##### Dataset records #####

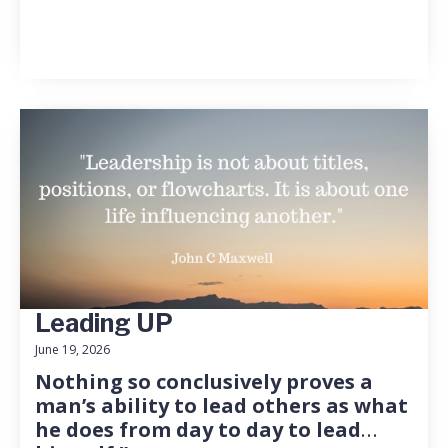
Leading UP
June 19, 2026
Nothing so conclusively proves a
man’s ability to lead others as what
he does from day to day to lead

#####

§ **Task brief**
Please write out the listing again with "others" swapped for "people" and everything else unchanged. Leave out the pictures.

§ **Solution**
Leading UP
June 19, 2026
Nothing so conclusively proves a
man’s ability to lead people as what
he does from day to day to lead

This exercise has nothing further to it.